De acordo com o procurador-geral Paulo Gonet, o único investigado com foro privilegiado no caso era o ex-presidente Jair Bolsonaro (PL), cuja conduta já é analisada em ação penal que trata da suposta tentativa de golpe de Estado. Assim, os demais alvos — entre eles o ex-vereador e pré-candidato ao Senado Carlos Bolsonaro (PL) — devem ser processados pela Justiça de primeiro grau.
“A manifestação é pelo declínio de competência desta Petição à primeira instância, para apreciação dos fatos remanescentes”, escreveu Gonet no parecer encaminhado ao ministro Alexandre de Moraes, relator do processo no STF. A decisão sobre o pedido ainda não foi tomada.

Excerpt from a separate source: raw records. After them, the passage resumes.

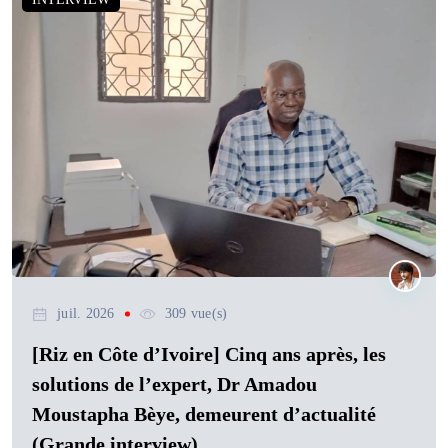
juil. 2026
309 vue(s)
[Riz en Côte d’Ivoire] Cinq ans après, les
solutions de l’expert, Dr Amadou
Moustapha Bèye, demeurent d’actualité
(Grande interview)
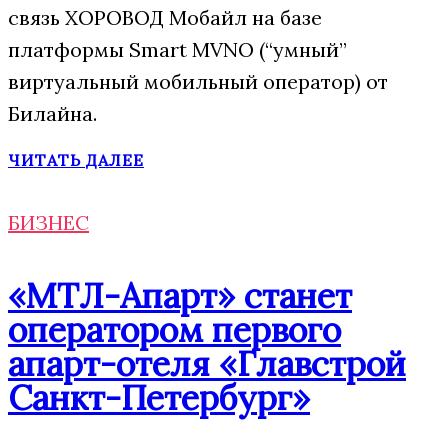
связь ХОРОВОД Мобайл на базе
платформы Smart MVNO (“умный”
виртуальный мобильный оператор) от
Билайна.
ЧИТАТЬ ДАЛЕЕ
БИЗНЕС
«МТЛ-Апарт» станет
оператором первого
апарт-отеля «Главстрой
Санкт-Петербург»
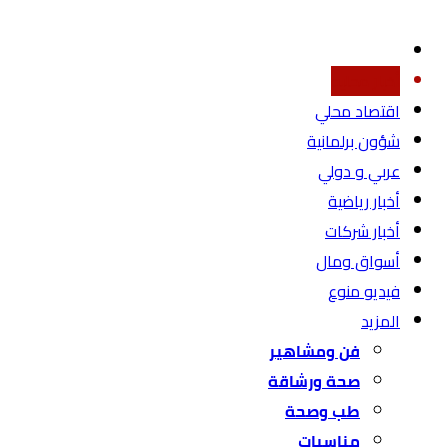
أخبار محليه
اقتصاد محلي
شؤون برلمانية
عربي و دولي
أخبار رياضية
أخبار شركات
أسواق ومال
فيديو منوع
المزيد
فن ومشاهير
صحة ورشاقة
طب وصحة
مناسبات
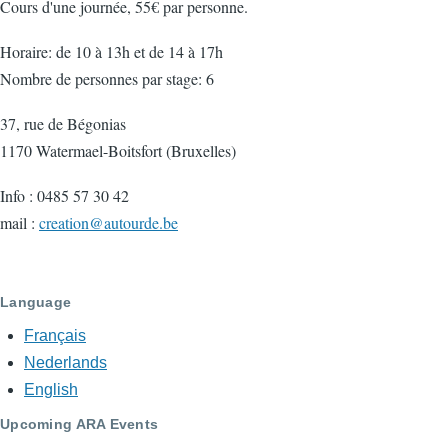
Cours d'une journée, 55€ par personne.
Horaire: de 10 à 13h et de 14 à 17h
Nombre de personnes par stage: 6
37, rue de Bégonias
1170 Watermael-Boitsfort (Bruxelles)
Info : 0485 57 30 42
mail :
creation@autourde.be
Language
Français
Nederlands
English
Upcoming ARA Events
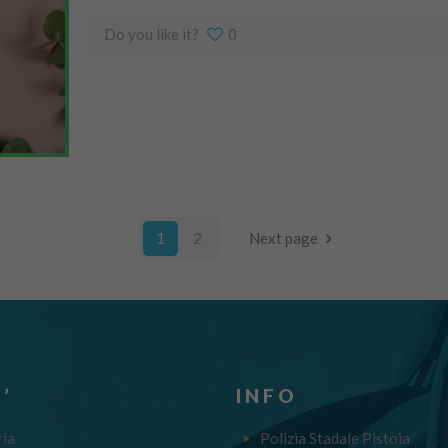
Do you like it?
0
1
2
Next page
’
INFO
ria
Polizia Stadale Pistoia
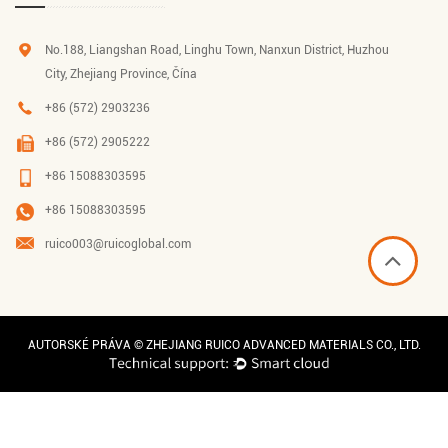
No.188, Liangshan Road, Linghu Town, Nanxun District, Huzhou
City, Zhejiang Province, Čína
+86 (572) 2903236
+86 (572) 2905222
+86 15088303595
+86 15088303595
ruico003@ruicoglobal.com
AUTORSKÉ PRÁVA ©
ZHEJIANG RUICO ADVANCED MATERIALS CO., LTD.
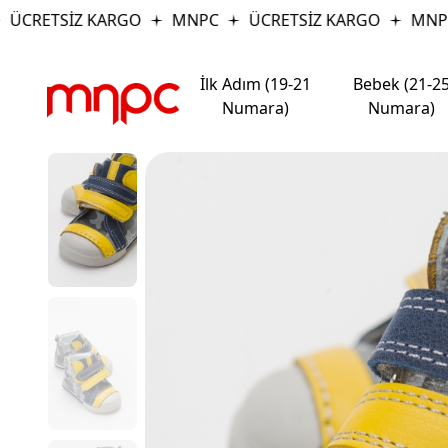
ÜCRETSİZ KARGO
MNPC
ÜCRETSİZ KARGO
MNPC
İlk Adım (19-21
Bebek (21-2
Numara)
Numara)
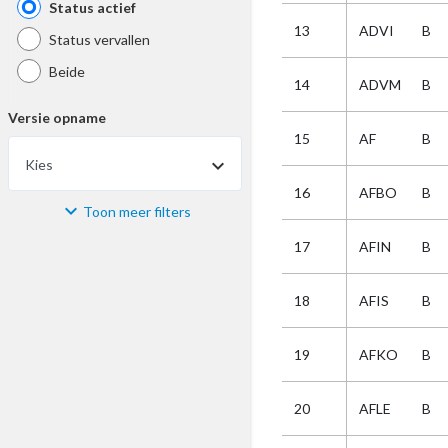
Status actief
13
ADVI
B
Status vervallen
Beide
14
ADVM
B
Versie opname
15
AF
B
Kies
16
AFBO
B
Toon meer filters
Materiaal
17
AFIN
B
Kies
18
AFIS
B
Bijzonderheid
19
AFKO
B
Kies
20
AFLE
B
Selectie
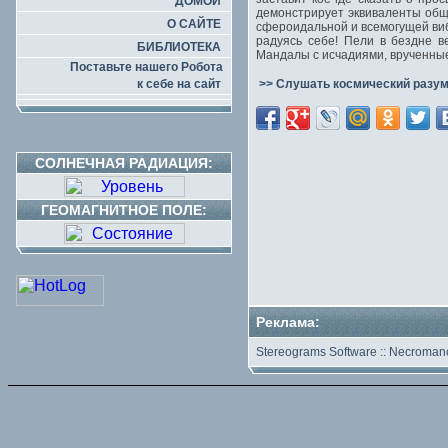
ДОМОЙ
демонстрирует эквиваленты общ
О САЙТЕ
сфероидальной и всемогущей виб
радуясь себе! Пели в бездне в
БИБЛИОТЕКА
Мандалы с исчадиями, врученны
Поставьте нашего Робота
к себе на сайт
>> Слушать космический разум
СОЛНЕЧНАЯ РАДИАЦИЯ:
ГЕОМАГНИТНОЕ ПОЛЕ:
Реклама:
Stereograms Software
::
Necromanc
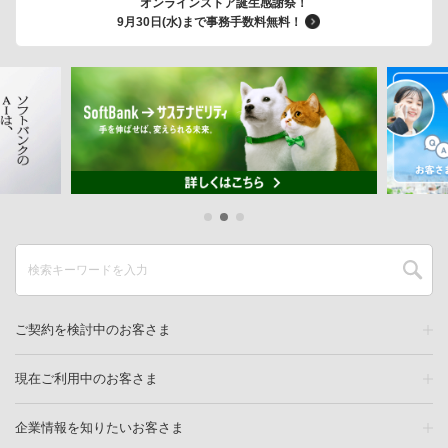
オンラインストア誕生感謝祭！
9月30日(水)まで事務手数料無料！
ご契約を検討中のお客さま
現在ご利用中のお客さま
企業情報を知りたいお客さま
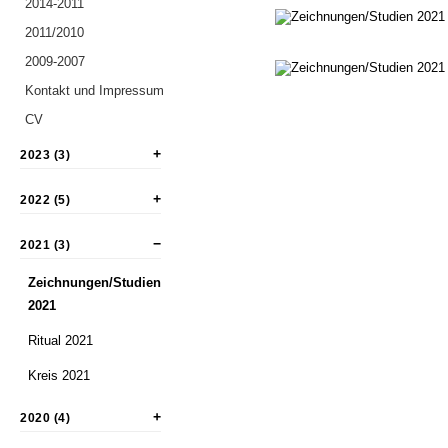
2014-2011
2011/2010
2009-2007
Kontakt und Impressum
CV
2023 (3)
2022 (5)
2021 (3)
Zeichnungen/Studien
2021
Ritual 2021
Kreis 2021
2020 (4)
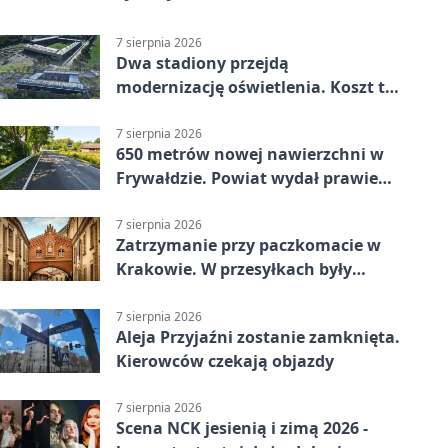
7 sierpnia 2026
Dwa stadiony przejdą
modernizację oświetlenia. Koszt to
ponad 24 mln zł
7 sierpnia 2026
650 metrów nowej nawierzchni w
Frywałdzie. Powiat wydał prawie
346 tys. zł
7 sierpnia 2026
Zatrzymanie przy paczkomacie w
Krakowie. W przesyłkach były
narkotyki
7 sierpnia 2026
Aleja Przyjaźni zostanie zamknięta.
Kierowców czekają objazdy
7 sierpnia 2026
Scena NCK jesienią i zimą 2026 -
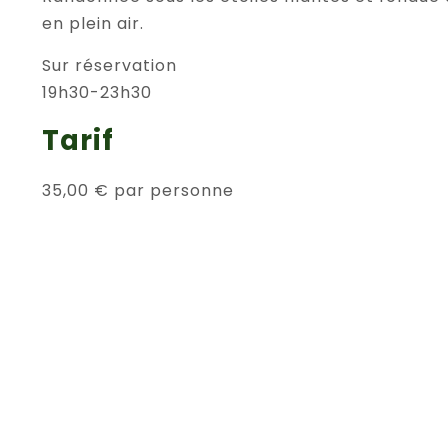
en plein air.
Sur réservation
19h30-23h30
Tarif
35,00 € par personne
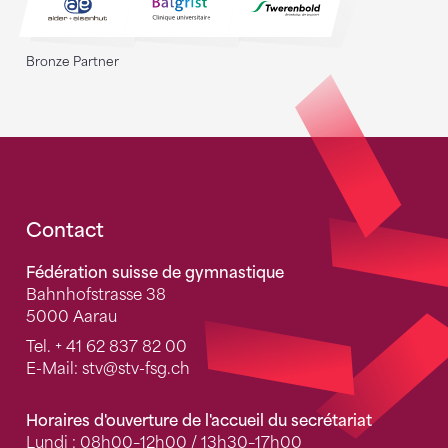
Bronze Partner
Fusszeile
Contact
Fédération suisse de gymnastique
Bahnhofstrasse 38
5000 Aarau
Tel.
+ 41 62 837 82 00
E-Mail:
stv
@stv-fsg.ch
Horaires d'ouverture de l'accueil du secrétariat
Lundi : 08h00–12h00 / 13h30–17h00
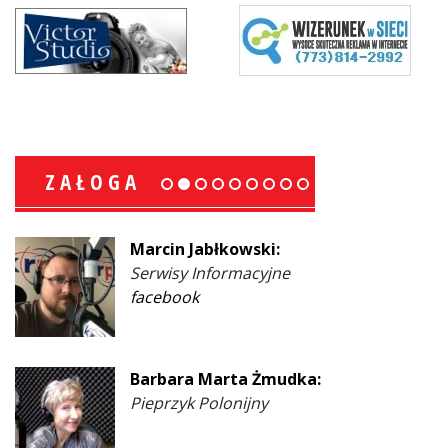
ZAŁOGA
Marcin Jabłkowski:
Serwisy Informacyjne
facebook
Barbara Marta Żmudka:
Pieprzyk Polonijny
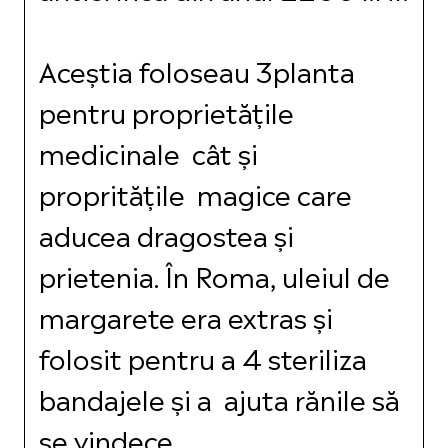
Aceștia foloseau 3planta
pentru proprietățile
medicinale cât și
propritățile magice care
aducea dragostea și
prietenia. În Roma, uleiul de
margarete era extras și
folosit pentru a 4 steriliza
bandajele și a ajuta rănile să
se vindece.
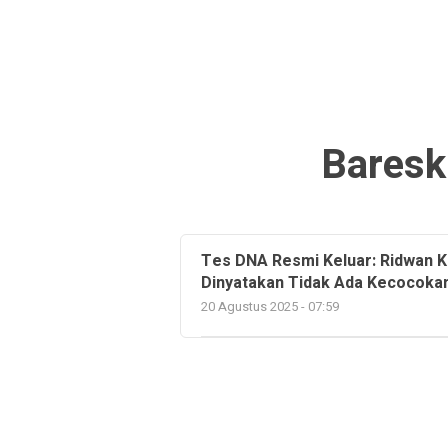
Baresk
Tes DNA Resmi Keluar: Ridwan K
Dinyatakan Tidak Ada Kecocoka
20 Agustus 2025 - 07:59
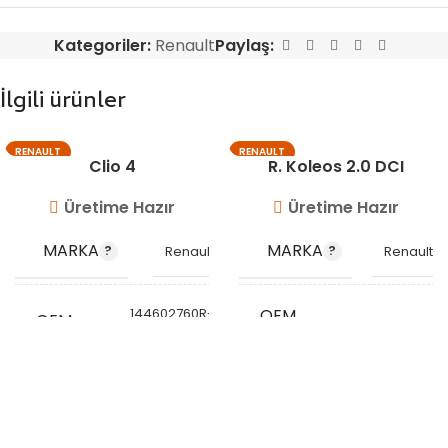
Kategoriler:
Renault
Paylaş:
İlgili ürünler
RENAULT
RENAULT
Clio 4
R. Koleos 2.0 DCI
Üretime Hazır
Üretime Hazır
MARKA
MARKA
Renault
Renault
144602760R-
OEM
OEM
14463JG70D
2 144607512R
KODU
KODU
144600835R
STOK
STOK
VG8608
KODU
VG8621
KODU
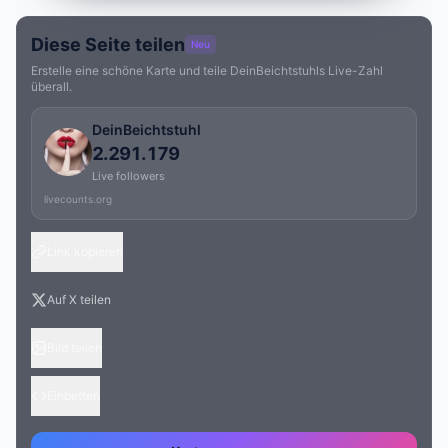
Diese Seite teilen
Neu
Erstelle eine schöne Karte und teile DeinBeichtstuhls Live-Zahl
überall.
DeinBeichtstuhl
2.291.179
Live followers
livecounts.org
Link kopieren
Auf X teilen
Bild teilen
Einbetten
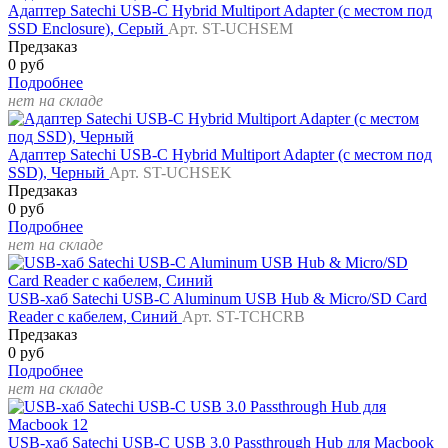
Адаптер Satechi USB-C Hybrid Multiport Adapter (с местом под
SSD Enclosure), Серый
Арт. ST-UCHSEM
Предзаказ
0 руб
Подробнее
нет на складе
Адаптер Satechi USB-C Hybrid Multiport Adapter (с местом под
SSD), Черный
Арт. ST-UCHSEK
Предзаказ
0 руб
Подробнее
нет на складе
USB-хаб Satechi USB-C Aluminum USB Hub & Micro/SD Card
Reader с кабелем, Синий
Арт. ST-TCHCRB
Предзаказ
0 руб
Подробнее
нет на складе
USB-хаб Satechi USB-C USB 3.0 Passthrough Hub для Macbook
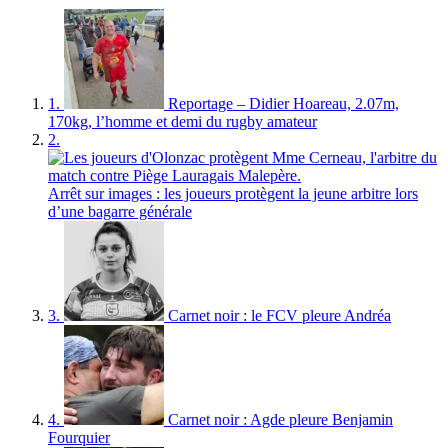
1.
Reportage – Didier Hoareau, 2.07m,
170kg, l’homme et demi du rugby amateur
2.
Arrêt sur images : les joueurs protègent la jeune arbitre lors
d’une bagarre générale
3.
Carnet noir : le FCV pleure Andréa
4.
Carnet noir : Agde pleure Benjamin
Fourquier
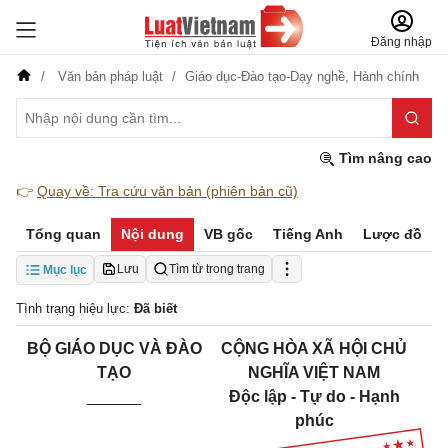
Đăng nhập
Văn bản pháp luật
Giáo dục-Đào tạo-Dạy nghề,
Hành chính
Tìm nâng cao
👉
Quay về: Tra cứu văn bản (phiên bản cũ)
Tổng quan
Nội dung
VB gốc
Tiếng Anh
Lược đồ
Lưu
Tìm từ trong trang
Mục lục
Tình trạng hiệu lực:
Đã biết
BỘ GIÁO DỤC VÀ ĐÀO
CỘNG HÒA XÃ HỘI CHỦ
TẠO
NGHĨA VIỆT NAM
______
Độc lập - Tự do - Hạnh
phúc
______________________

36 indiciados pela Polícia Federal
Em relatório final concluído há um ano, a Polícia Federal indiciou 36 pessoas por suspeitas de organização criminosa, invasão de dispositivo informático, interceptação telefônica clandestina, corrupção passiva e prevaricação. Jair Bolsonaro não figurou entre os indiciados, justamente porque já respondia em outro processo.
Segundo a PF e a PGR, o suposto núcleo ilegal era formado por policiais federais cedidos e oficiais de inteligência que atuavam sob o comando de Alexandre Ramagem, então diretor-geral da agência. O grupo teria operado uma “central de contrainteligência” voltada a objetivos políticos, recorrendo a ferramentas estatais para:
- monitorar opositores por meio do sistema de geolocalização em tempo real FirstMile;
- produzir e disseminar notícias falsas para desgastar alvos escolhidos;
- promover ações de desinformação em benefício do grupo político do ex-presidente.
Irregularidades na compra do FirstMile e tentativas de ocultar as atividades também foram apontadas pelos investigadores.
Caso o pedido da PGR seja aceito, todo o material envolvendo os 36 indiciados passará a tramitar na primeira instância da Justiça Federal.